Despite him being vent free during the day they won't let you shut off the LMV? They shut it off in the hospital after her trach sugery (it was always a bigger leak than it should have been)--a week before discharge they tried to turn it back on and it alarmed constantly. I complained loudly enough that they allowed us to shut it off.

That being said...thank you so much for your comment as I didn't consider the trach change aspect. At 3 1/2 but very aware, the trach change is the one thing about her trach that S still doesn't love--actually she hates it. So upsizing would definitely make it that much harder. For that alone I'd prefer a cuff.

You can't boil the cuffed trachs, correct?

Hi Monica

My daughter is vented for about 23 hours a day. We inflate the cuff on her trach each night. We have had a few times when my daughter will do something similar to what yours does. The first hour or so of deep sleep, her sats are lower than her normal. Her normal is 97-100 and what we see for that first hour is 92-95. Inflating the cuff really helped this.

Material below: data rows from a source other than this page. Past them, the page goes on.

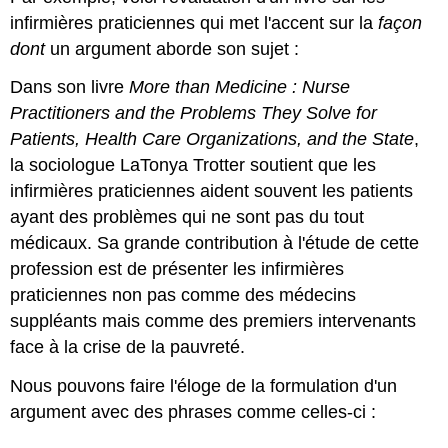
infirmières praticiennes qui met l'accent sur la
façon
dont
un argument aborde son sujet :
Dans son livre
More than Medicine : Nurse
Practitioners and the Problems They Solve for
Patients, Health Care Organizations, and the State
,
la sociologue LaTonya Trotter soutient que les
infirmières praticiennes aident souvent les patients
ayant des problèmes qui ne sont pas du tout
médicaux. Sa grande contribution à l'étude de cette
profession est de présenter les infirmières
praticiennes non pas comme des médecins
suppléants mais comme des premiers intervenants
face à la crise de la pauvreté.
Nous pouvons faire l'éloge de la formulation d'un
argument avec des phrases comme celles-ci :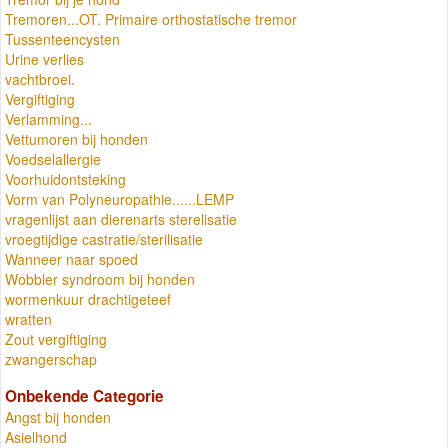
Tremoren...OT. Primaire orthostatische tremor
Tussenteencysten
Urine verlies
vachtbroei.
Vergiftiging
Verlamming...
Vettumoren bij honden
Voedselallergie
Voorhuidontsteking
Vorm van Polyneuropathie......LEMP
vragenlijst aan dierenarts sterelisatie
vroegtijdige castratie/sterilisatie
Wanneer naar spoed
Wobbler syndroom bij honden
wormenkuur drachtigeteef
wratten
Zout vergiftiging
zwangerschap
Onbekende Categorie
Angst bij honden
Asielhond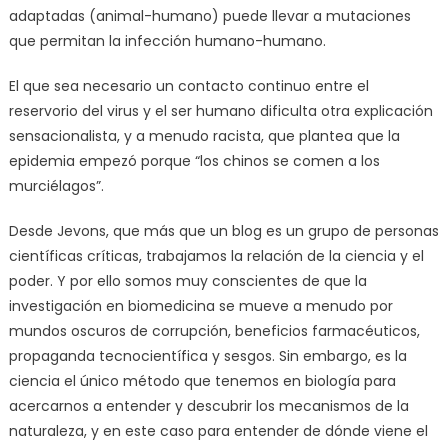
adaptadas (animal-humano) puede llevar a mutaciones
que permitan la infección humano-humano.
El que sea necesario un contacto continuo entre el
reservorio del virus y el ser humano dificulta otra explicación
sensacionalista, y a menudo racista, que plantea que la
epidemia empezó porque “los chinos se comen a los
murciélagos”.
Desde Jevons, que más que un blog es un grupo de personas
científicas críticas, trabajamos la relación de la ciencia y el
poder. Y por ello somos muy conscientes de que la
investigación en biomedicina se mueve a menudo por
mundos oscuros de corrupción, beneficios farmacéuticos,
propaganda tecnocientífica y sesgos. Sin embargo, es la
ciencia el único método que tenemos en biología para
acercarnos a entender y descubrir los mecanismos de la
naturaleza, y en este caso para entender de dónde viene el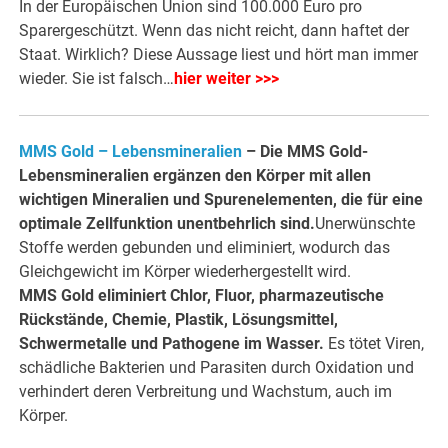
In der Europäischen Union sind 100.000 Euro pro
Sparergeschützt. Wenn das nicht reicht, dann haftet der
Staat. Wirklich? Diese Aussage liest und hört man immer
wieder. Sie ist falsch…
hier weiter >>>
MMS Gold – Lebensmineralien
–
Die MMS Gold-
Lebensmineralien ergänzen den Körper mit allen
wichtigen Mineralien und Spurenelementen, die für eine
optimale Zellfunktion unentbehrlich sind.
Unerwünschte
Stoffe werden gebunden und eliminiert, wodurch das
Gleichgewicht im Körper wiederhergestellt wird.
MMS Gold eliminiert Chlor, Fluor, pharmazeutische
Rückstände, Chemie, Plastik, Lösungsmittel,
Schwermetalle und Pathogene im Wasser.
Es tötet Viren,
schädliche Bakterien und Parasiten durch Oxidation und
verhindert deren Verbreitung und Wachstum, auch im
Körper.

I would avoid taking her ability to vocalize away as best as you can. My daughter is not able to communicate but makes some noise. I've always hated how upsizing takes away her 'voice'. You can always try using a cuffed trach inflated at night. If it's not successful, you can fall back to upsizing later.

We cleaned the cuffed trachs the same way we cleaned the uncuffed trachs. Wash thoroughly, rinse. Boil water, remove from heat. Set trachs in hot water until cool, then air dry. We use Bivona flex tend TTS trachs and have never had a problem reusing multiple times.

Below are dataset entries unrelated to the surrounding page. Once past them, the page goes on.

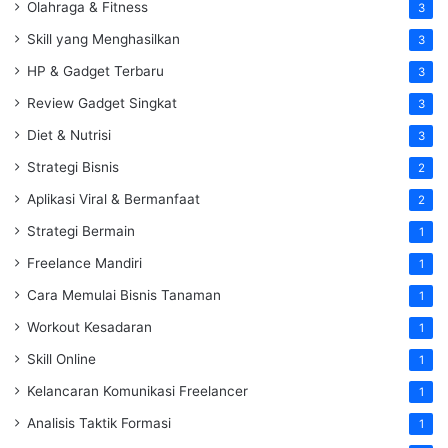
Olahraga & Fitness
3
Skill yang Menghasilkan
3
HP & Gadget Terbaru
3
Review Gadget Singkat
3
Diet & Nutrisi
3
Strategi Bisnis
2
Aplikasi Viral & Bermanfaat
2
Strategi Bermain
1
Freelance Mandiri
1
Cara Memulai Bisnis Tanaman
1
Workout Kesadaran
1
Skill Online
1
Kelancaran Komunikasi Freelancer
1
Analisis Taktik Formasi
1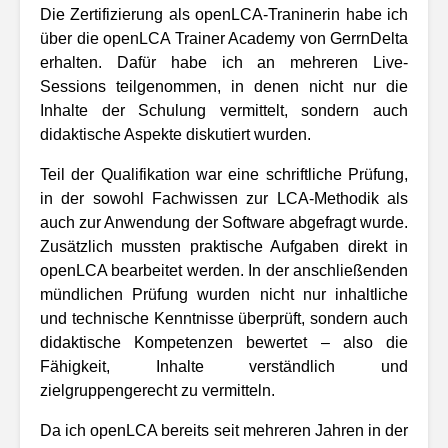
Die Zertifizierung als openLCA-Traninerin habe ich
über die openLCA Trainer Academy von GerrnDelta
erhalten. Dafür habe ich an mehreren Live-
Sessions teilgenommen, in denen nicht nur die
Inhalte der Schulung vermittelt, sondern auch
didaktische Aspekte diskutiert wurden.
Teil der Qualifikation war eine schriftliche Prüfung,
in der sowohl Fachwissen zur LCA-Methodik als
auch zur Anwendung der Software abgefragt wurde.
Zusätzlich mussten praktische Aufgaben direkt in
openLCA bearbeitet werden. In der anschließenden
mündlichen Prüfung wurden nicht nur inhaltliche
und technische Kenntnisse überprüft, sondern auch
didaktische Kompetenzen bewertet – also die
Fähigkeit, Inhalte verständlich und
zielgruppengerecht zu vermitteln.
Da ich openLCA bereits seit mehreren Jahren in der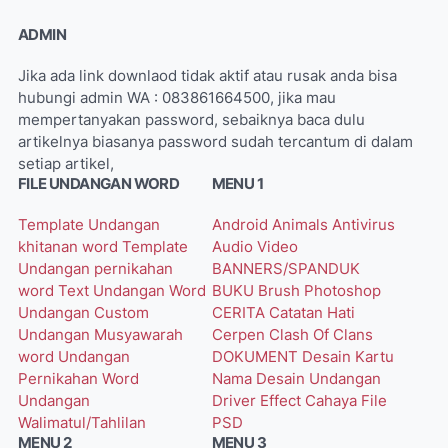
ADMIN
Jika ada link downlaod tidak aktif atau rusak anda bisa
hubungi admin WA : 083861664500, jika mau
mempertanyakan password, sebaiknya baca dulu
artikelnya biasanya password sudah tercantum di dalam
setiap artikel,
FILE UNDANGAN WORD
MENU 1
Template Undangan
Android
Animals
Antivirus
khitanan word
Template
Audio Video
Undangan pernikahan
BANNERS/SPANDUK
word
Text Undangan Word
BUKU
Brush Photoshop
Undangan Custom
CERITA
Catatan Hati
Undangan Musyawarah
Cerpen
Clash Of Clans
word
Undangan
DOKUMENT
Desain Kartu
Pernikahan Word
Nama
Desain Undangan
Undangan
Driver
Effect Cahaya
File
Walimatul/Tahlilan
PSD
MENU 2
MENU 3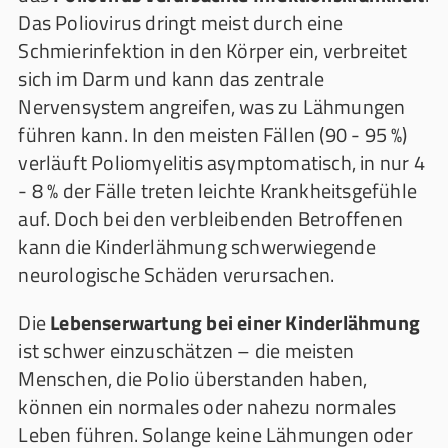
Das Poliovirus dringt meist durch eine
Schmierinfektion in den Körper ein, verbreitet
sich im Darm und kann das zentrale
Nervensystem angreifen, was zu Lähmungen
führen kann. In den meisten Fällen (90 - 95 %)
verläuft Poliomyelitis asymptomatisch, in nur 4
- 8 % der Fälle treten leichte Krankheitsgefühle
auf. Doch bei den verbleibenden Betroffenen
kann die Kinderlähmung schwerwiegende
neurologische Schäden verursachen.
Die
Lebenserwartung bei einer Kinderlähmung
ist schwer einzuschätzen – die meisten
Menschen, die Polio überstanden haben,
können ein normales oder nahezu normales
Leben führen. Solange keine Lähmungen oder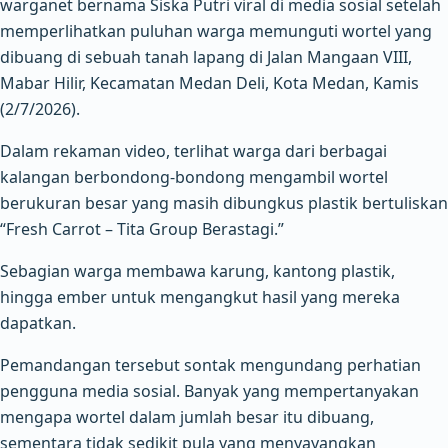
warganet bernama Siska Putri viral di media sosial setelah
memperlihatkan puluhan warga memunguti wortel yang
dibuang di sebuah tanah lapang di Jalan Mangaan VIII,
Mabar Hilir, Kecamatan Medan Deli, Kota Medan, Kamis
(2/7/2026).
Dalam rekaman video, terlihat warga dari berbagai
kalangan berbondong-bondong mengambil wortel
berukuran besar yang masih dibungkus plastik bertuliskan
“Fresh Carrot – Tita Group Berastagi.”
Sebagian warga membawa karung, kantong plastik,
hingga ember untuk mengangkut hasil yang mereka
dapatkan.
Pemandangan tersebut sontak mengundang perhatian
pengguna media sosial. Banyak yang mempertanyakan
mengapa wortel dalam jumlah besar itu dibuang,
sementara tidak sedikit pula yang menyayangkan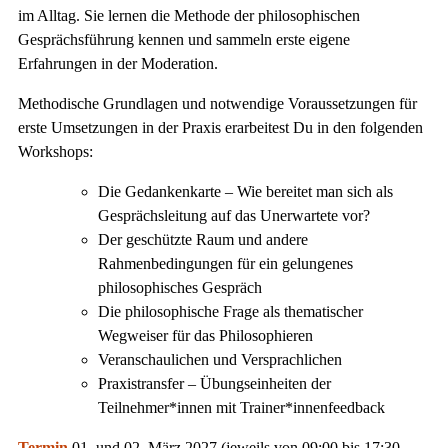
im Alltag. Sie lernen die Methode der philosophischen
Gesprächsführung kennen und sammeln erste eigene
Erfahrungen in der Moderation.
Methodische Grundlagen und notwendige Voraussetzungen für
erste Umsetzungen in der Praxis erarbeitest Du in den folgenden
Workshops:
Die Gedankenkarte – Wie bereitet man sich als
Gesprächsleitung auf das Unerwartete vor?
Der geschützte Raum und andere
Rahmenbedingungen für ein gelungenes
philosophisches Gespräch
Die philosophische Frage als thematischer
Wegweiser für das Philosophieren
Veranschaulichen und Versprachlichen
Praxistransfer – Übungseinheiten der
Teilnehmer*innen mit Trainer*innenfeedback
Termin
01. und 02. März 2027 (jeweils von 09:00 bis 17:30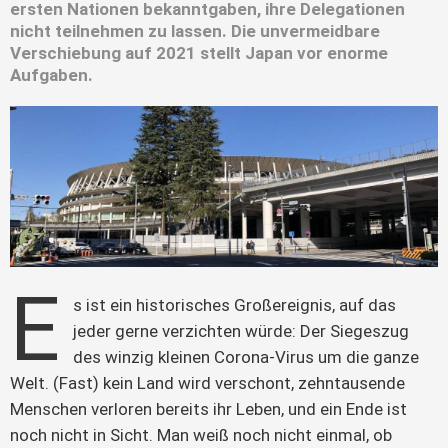
ersten Nationen bekanntgaben, ihre Delegationen
nicht teilnehmen zu lassen. Die unvermeidbare
Verschiebung auf 2021 stellt Japan vor enorme
Aufgaben.
E
s ist ein historisches Großereignis, auf das 
jeder gerne verzichten würde: Der Siegeszug 
des winzig kleinen Corona-Virus um die ganze 
Welt. (Fast) kein Land wird verschont, zehntausende 
Menschen verloren bereits ihr Leben, und ein Ende ist 
noch nicht in Sicht. Man weiß noch nicht einmal, ob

The situation your describing sounds perfect for a cuffed trach that would be inflated at night, especially if night time is the time where your noticing the most cycling. You can adjust the amount of water in the cuff until the leek is no longer triggering the vent, and then no further allowing for maximum airway (for talking) and adequate control (limit the leak so the vent can understand whats going on). I would especially recommend this over upsizing because it can be more easily adjusted and wont have the effects on vocalization your worried about. A word of warning, if the LMV alarm is off the vent may not detect a decanulation. Please check by putting your backup trach on the vent and seeing if it will trigger the LP alarm. We lost two children locally this year due to parents and caregivers turning off the LMV alarm.

I have been scolded by our pulm and RT not to turn off the LMV, but turning up the sensitivity a notch did help. ask your RT

I recommend a cuffed trach (which is what I have). A warning, though, the cuff slowly deflates and needs tightened occasionally. When the trach is too old or been in too long, the cuff won't stay up.